Washington examine plusieurs scénarios pour faire pression sur le régime de Nicolás Maduro, selon des informations révélées par le New York Times. Parmi les options envisagées figurent des frappes aériennes précises contre des installations militaires liées au trafic de drogue, dans le but d’affaiblir le soutien dont bénéficie Maduro et de forcer sa fuite ou sa capture. Cependant, des voix s’élèvent pour souligner que de telles actions pourraient paradoxalement renforcer l’unité des Vénézuéliens autour de leur dirigeant.
Une approche plus audacieuse consisterait à déployer des unités d’élite, telles que la Delta Force (l’unité d’opérations spéciales de l’armée américaine) ou la SEAL Team 6, pour neutraliser directement Maduro, c’est-à-dire le capturer ou l’éliminer. L’administration Trump pourrait justifier une telle action en le présentant comme le chef présumé du « Cartel des Soleils », une organisation désignée comme groupe narcoterroriste, ce qui l’exonérerait, selon la législation américaine, des protections accordées aux chefs d’État étrangers.
La troisième option, la plus ambitieuse, prévoit l’occupation par des unités antiterroristes des aérodromes et des champs pétroliers vénézuéliens, en privilégiant l’utilisation de drones et d’armes à longue portée afin de minimiser les risques pour les troupes américaines.

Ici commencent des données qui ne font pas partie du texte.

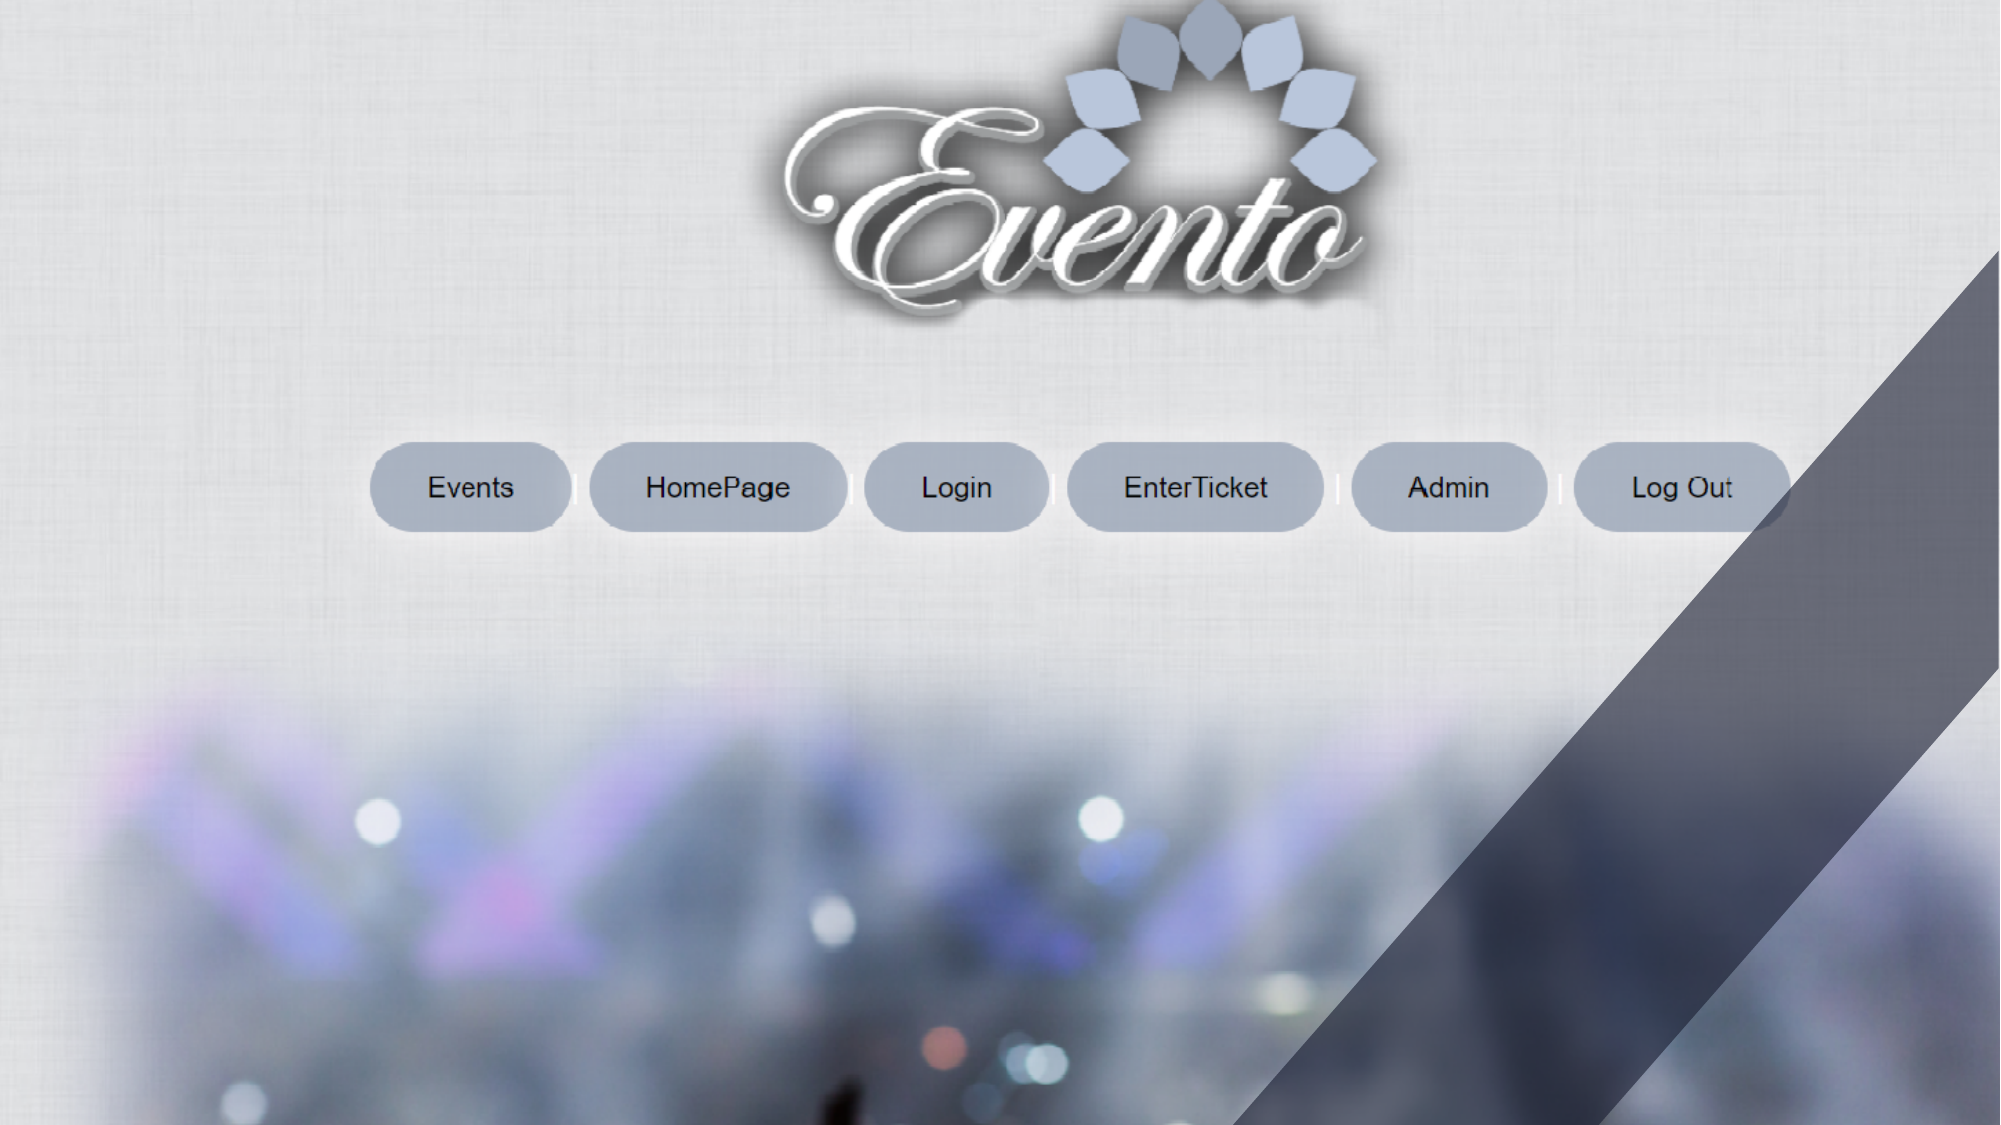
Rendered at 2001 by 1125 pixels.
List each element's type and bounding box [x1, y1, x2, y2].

list [0, 0, 2000, 1125]
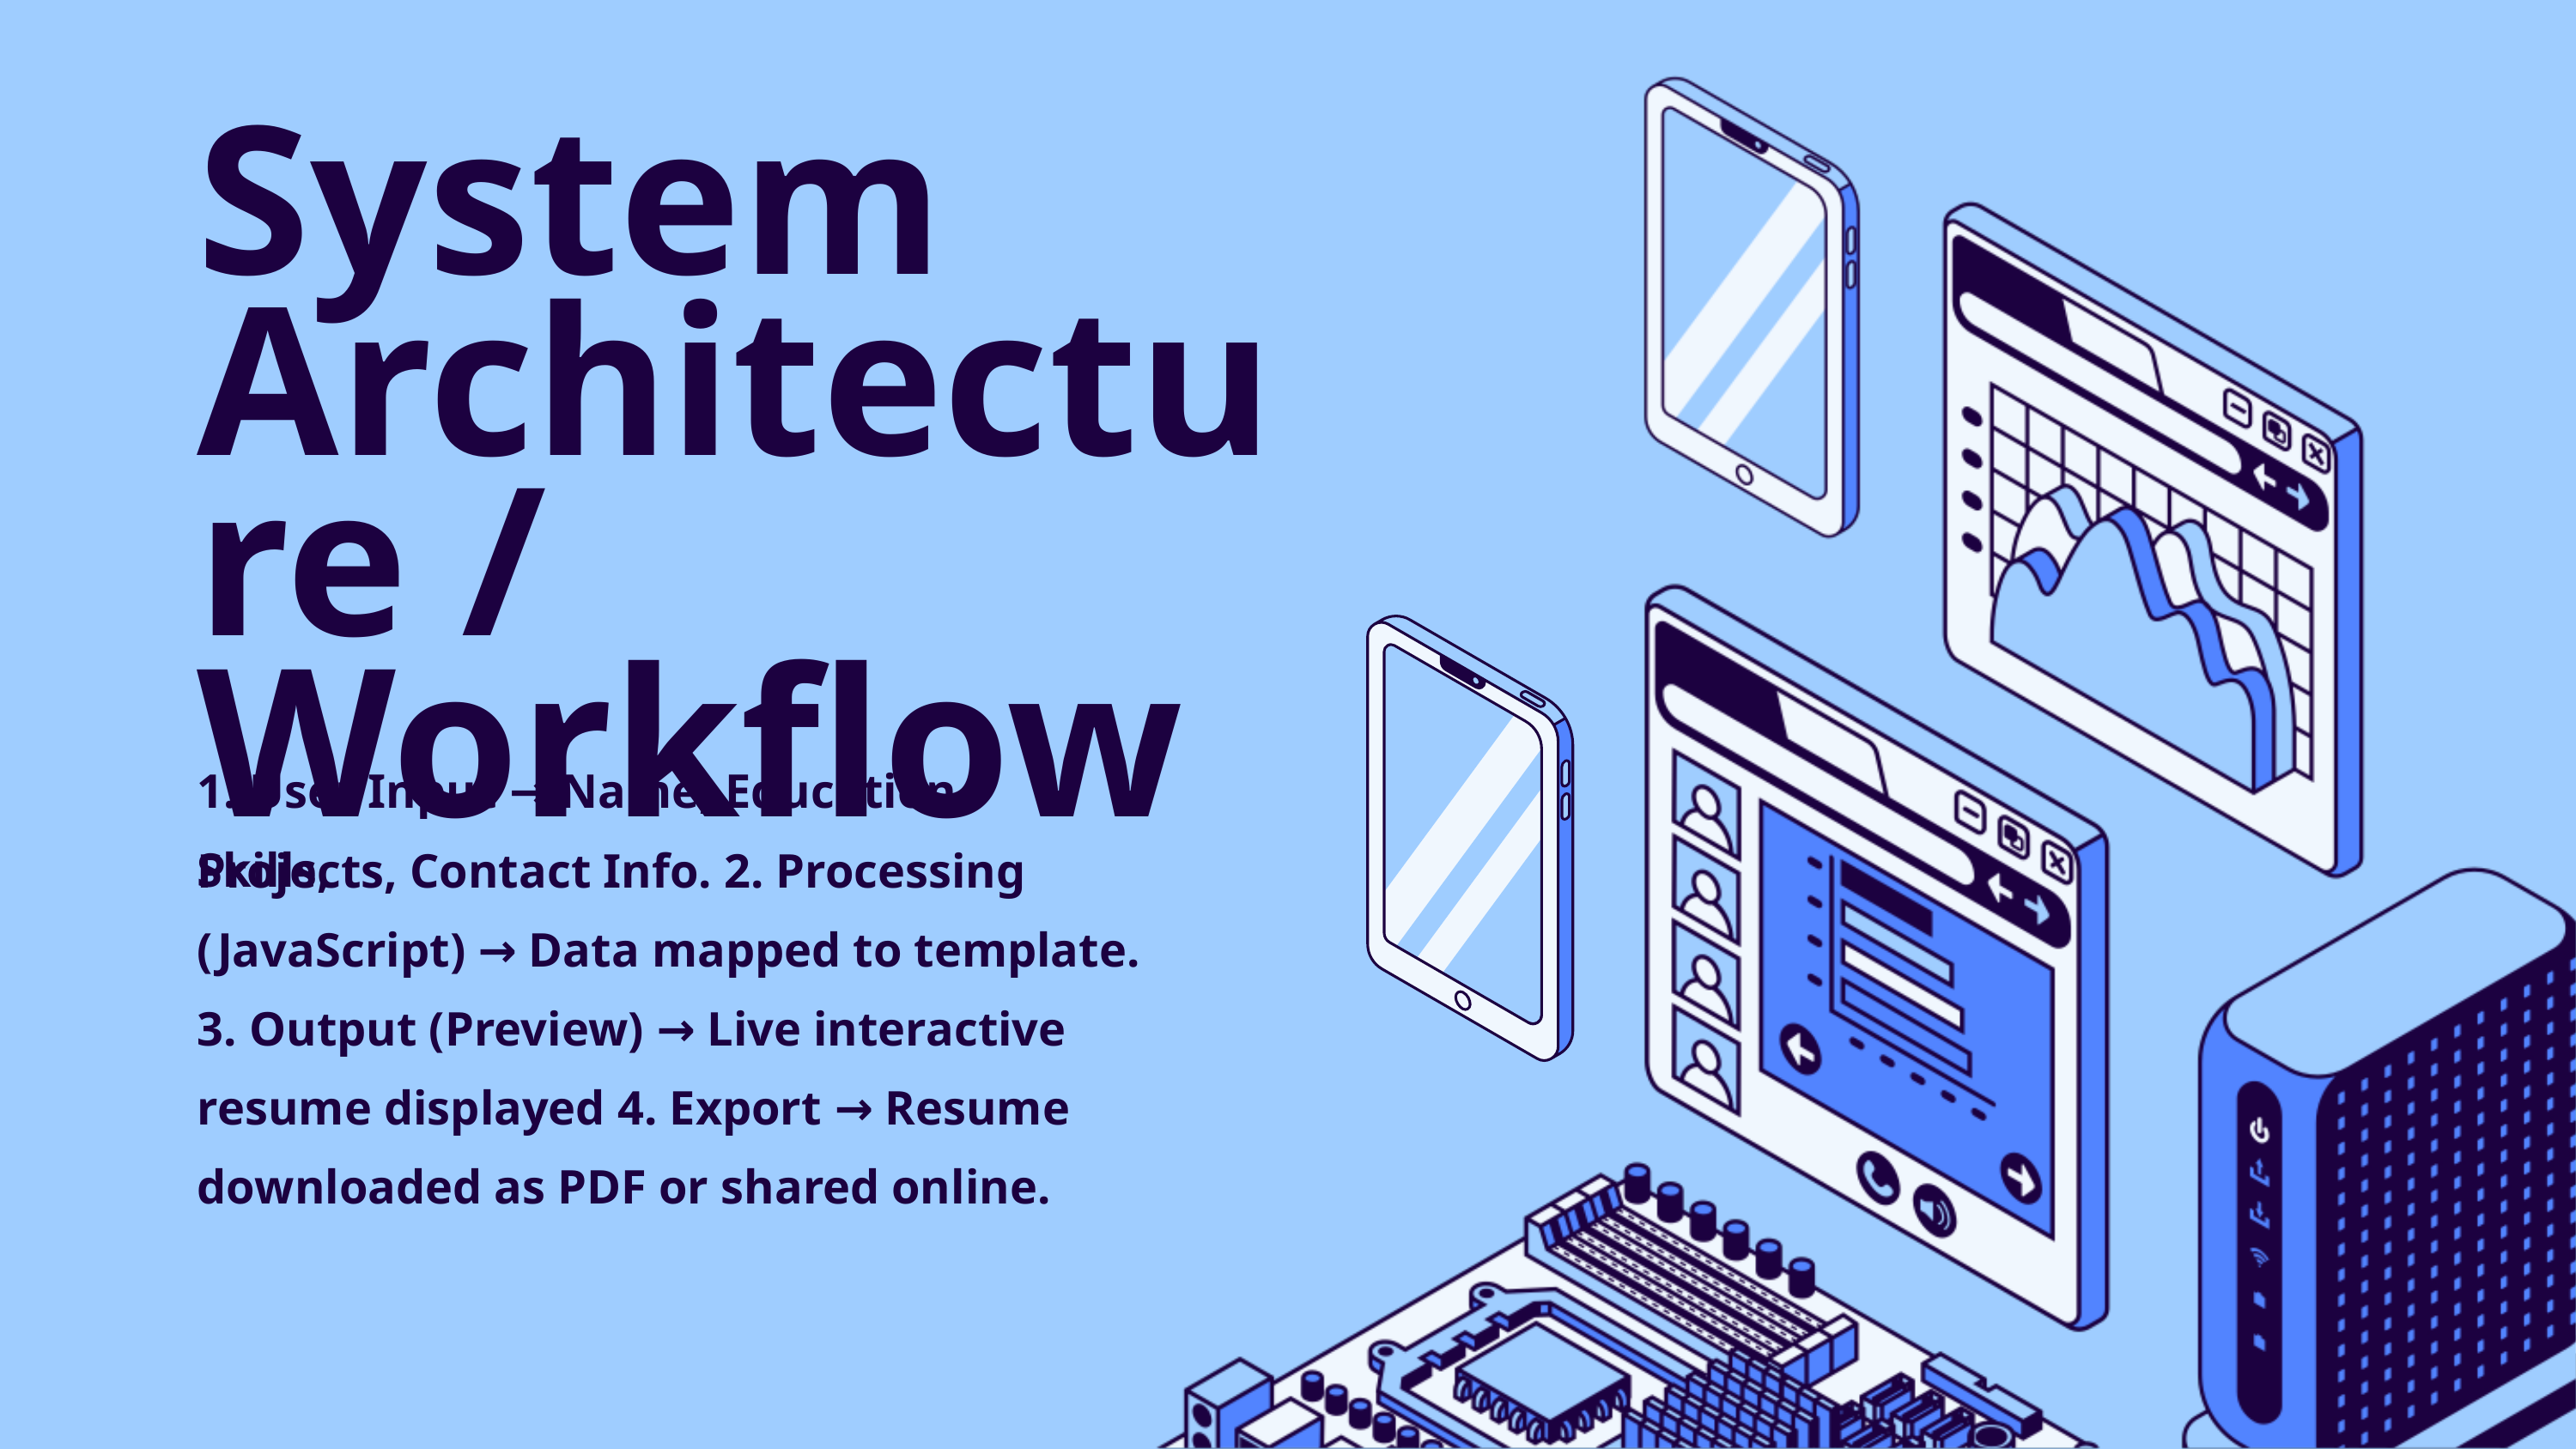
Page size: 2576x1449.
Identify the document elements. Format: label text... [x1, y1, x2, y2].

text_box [1357, 603, 1584, 1074]
text_box [228, 712, 240, 738]
text_box System Architecture / Workflow [197, 134, 1324, 858]
text_box Projects, Contact Info. 2. Processing (JavaScript) → Data mapped to template. 3. Output (Preview) → Live interactive resume displayed 4. Export → Resume downloaded as PDF or shared online. [197, 817, 1147, 1214]
text_box [1636, 67, 1869, 192]
text_box 1. User Input → Name, Education, Skills, [197, 738, 1033, 817]
text_box [1147, 192, 2576, 1449]
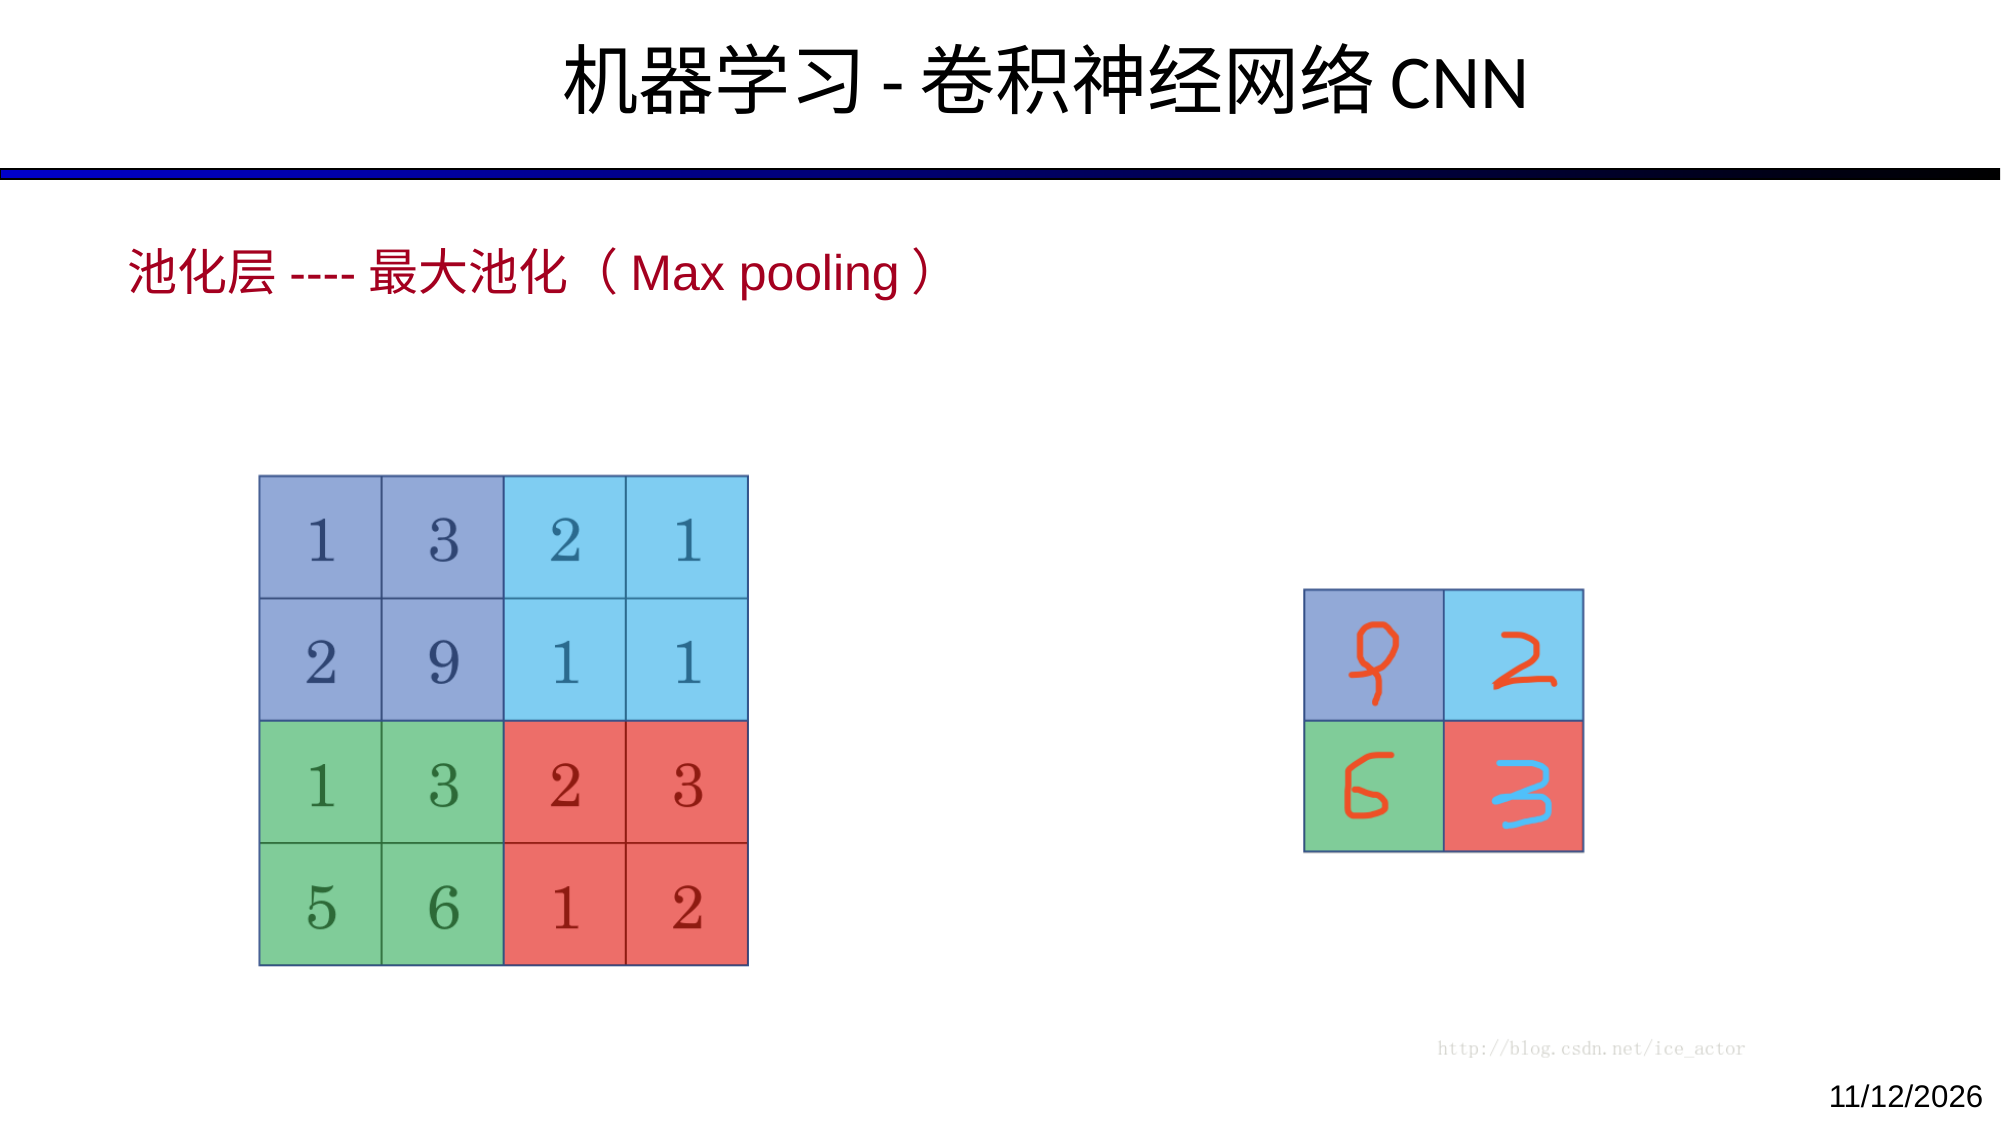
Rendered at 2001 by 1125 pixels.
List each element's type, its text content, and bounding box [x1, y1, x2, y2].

title 机器学习-卷积神经网络CNN [370, 24, 1722, 132]
picture [167, 379, 1758, 1069]
text_box 池化层----最大池化（Max pooling） [112, 233, 1958, 308]
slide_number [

Ce renforcement de la présence militaire américaine dans la région s’accompagne de l’arrivée, à la mi-novembre, du porte-avions USS Gerald R. Ford, transportant 75 avions et 5 000 marins. Il rejoindra les 10 000 soldats déjà déployés, ainsi que des bombardiers B-52 et B-1 et les hélicoptères d’élite du 160e Régiment d’aviation d’opérations spéciales.
« Une action au Venezuela impliquerait un triple risque : militaire, si l’opération échoue ; juridique, si le Congrès remet en question la manœuvre juridique ; politique, si les électeurs se souviennent de la promesse de mettre fin aux « guerres sans fin ».
New York Times
Malgré ces options, Donald Trump se montre prudent. Ses conseillers soulignent qu’il hésite face à la possibilité d’un échec humiliant ou de pertes américaines, et qu’il s’interroge constamment sur les bénéfices potentiels d’une intervention. L’accès au pétrole vénézuélien, qui possède les plus importantes réserves mondiales, serait un enjeu majeur.
En octobre dernier, Trump avait déjà rejeté les concessions proposées par Maduro – contrats préférentiels pour les entreprises américaines, réorientation des exportations chinoises, fin des accords avec la Russie et l’Iran – et, depuis, le déploiement militaire s’est accéléré. Le secrétaire d’État Marco Rubio et Stephen Miller, chef de cabinet adjoint et conseiller à la sécurité nationale de Trump, insistent pour obtenir la démission du chef du régime chaviste, selon le New York Times.
Le ministère de la Justice américain travaille également à élaborer un argumentaire juridique permettant de qualifier Maduro de chef narcoterroriste, l’assimilant ainsi à Qassem Soleimani, ancien général iranien, et d’éviter ainsi de devoir obtenir l’approbation du Congrès pour agir contre le régime vénézuélien.
En public, Trump affiche une attitude ambiguë : il nie l’imminence d’une guerre, tout en affirmant que « les jours de Maduro sont comptés ». La Maison Blanche dément tout plan précis – « nous n’attaquerons que les trafiquants de drogue », assure son porte-parole – pendant que le Gerald R. Ford traverse l’océan Atlantique.
Le New York Times souligne également l’absence de plan concret pour l’après-intervention, soulignant que renverser un régime est une chose, mais le gouverner en est une autre. « Si M. Trump choisit cette voie, il n’y a aucune garantie qu’il réussisse ni qu’il puisse garantir l’émergence d’un nouveau gouvernement plus sympathique aux États-Unis », conclut le journal.